# Difference between spatially autocorrelated logit methods

I am seeking advice on different methods to account for spatial autocorrelation in logit models. I've seen a lot of different models attempt to address all of the issues with spatial logit models (here is a good summary, though it doesn't include the ngspatial autologistic model discussed below). I am aware of 5 models available in R. My data is areal, not points, so some of the models aren't applicable (spatstat::slrm). I am having trouble figuring out which is most appropriate in my case. I have found three separate methods, implemented in R. These are the packages and the best I can understand as their differences.

The basic spatial model is:

$Y_i=\rho WY_j+X_i\beta+\epsilon_i$

Where $X_i$ is a vector of covariates for unit i, $\beta$ their coefficients, $\epsilon$ the error term, W a contiguity matrix of weights for neighboring units (W=1 if j is a neighbor, 0 otherwise), $Y_j$ being the value of Y for the neighboring unit. When applied to dichotomous variables, the idea is similar, except $Y_i$ is the propensity to have the outcome=1 relative to 0. Similarly, $Y_j$ is the propensity of the neighbors. The biggest challenge with logistic modeling of spatial data seems to be the intractability of calculating integrals over all of the random effects in maximum likelihood estimation, which in a linear model isn't necessary.

• splogit in the McSpatial package. Implements the spatial logit model from Klier-McMillen (2008). This uses a GMM estimator, where an instrument is used for WY, based on the predicted value of regressing WY on a set of instruments, Z. The GMM estimator minimizes $(y-p)'Z(Z'Z)^{-1}Z'(y-p)$, and is done in two stages: first estimate the standard logit model, calculate gradiant terms, and regress those gradiant terms on the instruments Z. The coefficients from the second model become the estimates for $\beta$ and $\rho$.
• autologistic in the ngspatial package. Known as a Centered Autologistic Model, authored by John Hughes, based on a model by Caragea and Kaiser (2009) (see here). Uses maximum pseudolikelihood estimation or MCMC for Bayesian inference.
• geoRglm - uses Bayesian/MCMC approach
• spGLM in the spBayes package. Also uses Bayesian/MCMC approach.

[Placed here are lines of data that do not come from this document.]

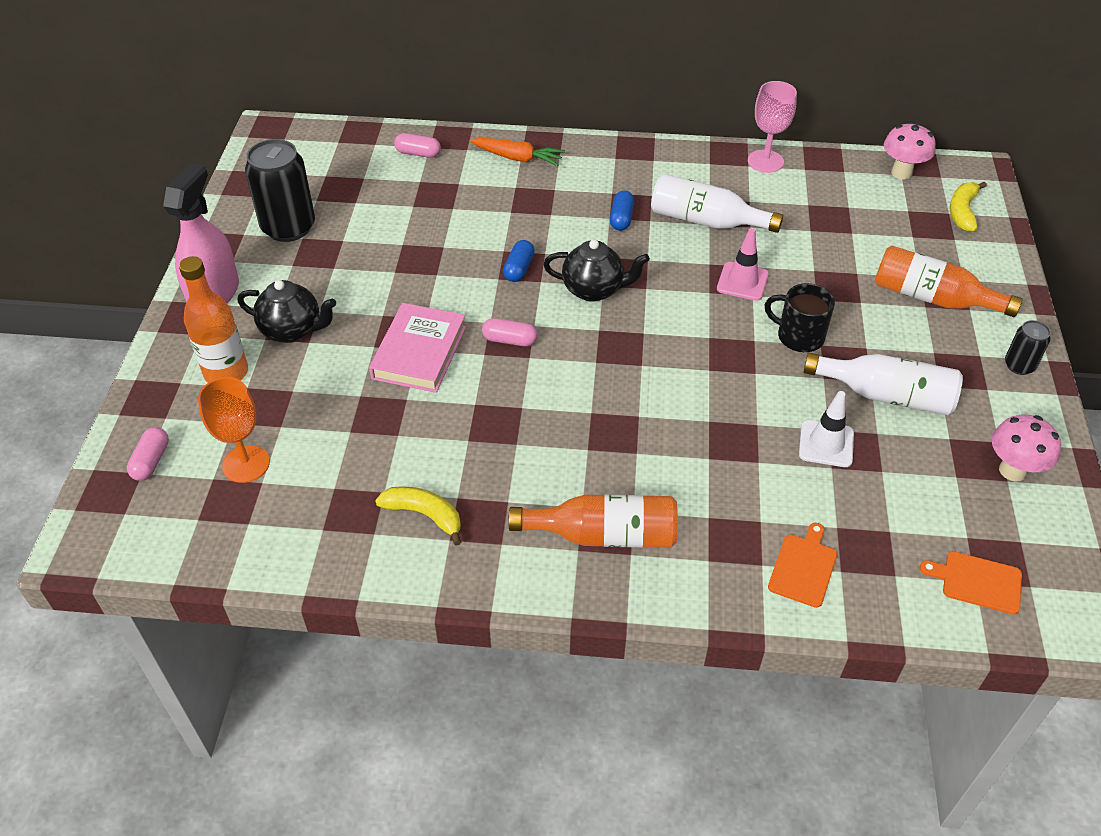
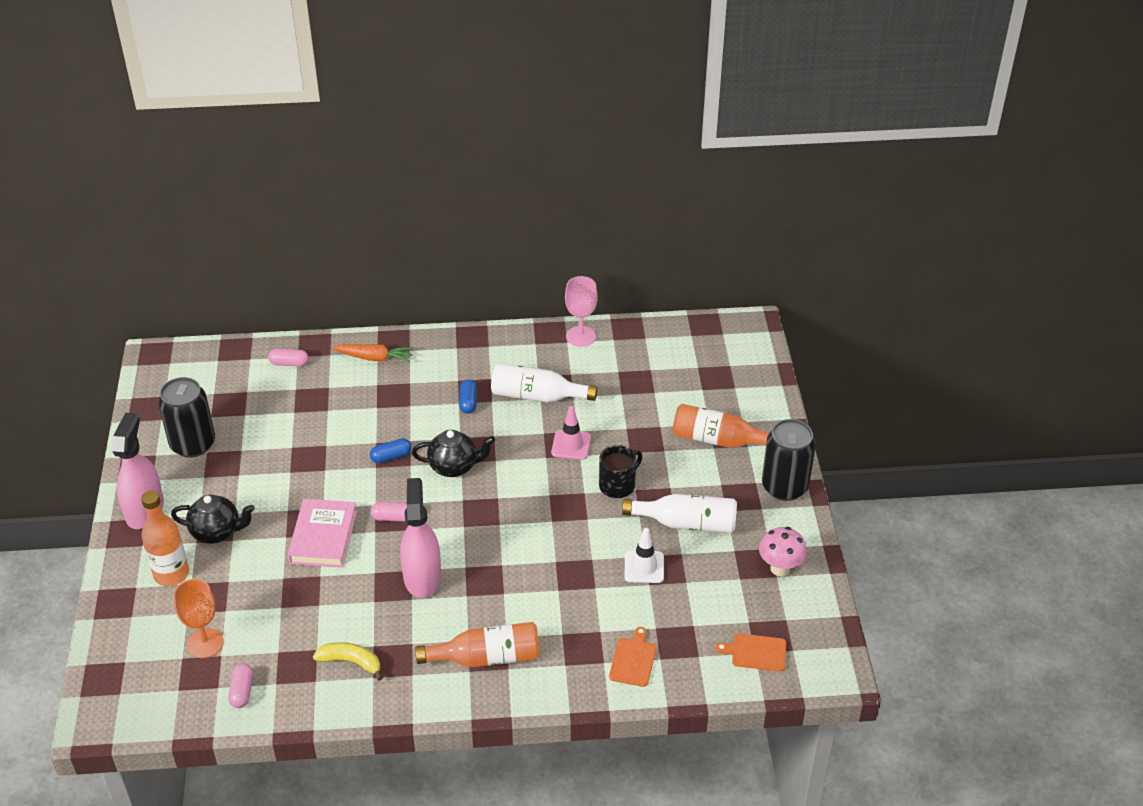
camera: 10 degrees left, 5 degrees down
(151, 461) = (130, 651): pink capsule -> pink capsule (242, 691)
(519, 269) = (391, 457): blue capsule -> blue capsule turned 60 degrees clockwise
(534, 417) = (422, 577): none -> pink spray bottle
(798, 336) = (618, 485): black mug -> black mug turned 120 degrees clockwise
(901, 173) = (691, 334): pink mushroom -> none
(962, 212) = (740, 363): yellow banana -> none
(1019, 365) = (784, 487): black can -> black can, size x1.97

I am a novice in spatial statistics - I understand the principles, but this is my first time modeling spatial data. Some of these models take a long time to converge, which is part of the challenge I'm having in working them out. I was able to run my model with ngsptial and splogit, and the results were very different which made me nervous to dive in without really understanding the differences between the various approaches.

My scenario: I have data from a foundation that funds organizations addressing poverty, education gaps, and health needs. I want to identify whether the presence of a grantee in a county correlates with the level of economic, educational, and health needs in the county. I have county level data for all counties in the continental US, for a number of indicators of need, and a 0/1 indicator for absence/presence of a grantee (which is the dependent variable). Moran's I shows significant spatial correlation, and it makes theoretical sense: grantees tend to cluster together spatially for a number of reasons. I want to account for this correlation in the modeling.